Successive-Cyclic Movement and Island Repair: The Difference between Sluicing and VP-Ellipsis

It is well known that in sluicing constructions wh-dependencies can cross certain projections that are otherwise barriers to movement (Ross 1969, Chomsky 1972). This fact would follow under the assumption that the relevant barriers are somehow deactivated when phonologically deleted (island repair). The problem, however, is that another form of phonological deletion (VP-ellipsis; VPE) seems to be impossible in certain contexts where sluicing allows for island repair (Chung, Ladusaw, and McCloskey 1995, Merchant 2001).
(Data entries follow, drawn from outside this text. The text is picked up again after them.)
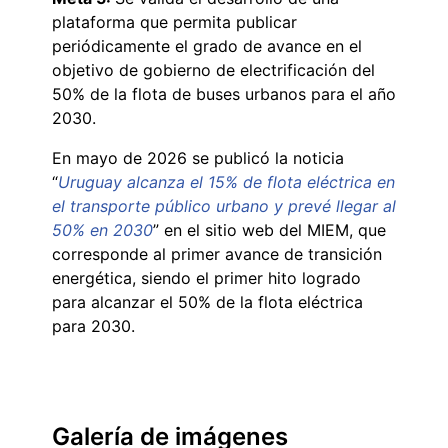
plataforma que permita publicar
periódicamente el grado de avance en el
objetivo de gobierno de electrificación del
50% de la flota de buses urbanos para el año
2030.
En mayo de 2026 se publicó la noticia
“
Uruguay alcanza el 15% de flota eléctrica en
el transporte público urbano y prevé llegar al
50% en 2030
” en el sitio web del MIEM, que
corresponde al primer avance de transición
energética, siendo el primer hito logrado
para alcanzar el 50% de la flota eléctrica
para 2030.
Galería de imágenes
Nevertheless, we argue against the conclusion that island repair is a special property of sluicing. The argument is based on two observations. First, the difference between sluicing and VPE seems too broad to warrant the conclusion that island repair is the distinguishing factor (Lasnik 2001). Second, the conclusion is directly refuted by other VPE environments where island repair is possible (Kennedy and Merchant 2000; Fox, in preparation). The argument leaves us with a puzzle that we attempt to resolve while still maintaining the null hypothesis that VPE and sluicing involve the same operation of deletion, differing only in the size of the deleted constituent. Our proposed resolution capitalizes on a special property of the relevant sluicing contextsnamely, the presence of an indefinite NP in the antecedent clause in a position parallel to that of a trace in the elided clause. We argue that given the parallelism conditions on ellipsis, this fact prevents the wh-phrase in the elided clause from undergoing successive-cyclic movement. The remaining option (one-fell-swoop movement) requires the deletion of all barriers, including those that would otherwise be circumvented via an intermediate landing site. Such deletion occurs in sluicing but not in VPE, which targets a smaller constituent.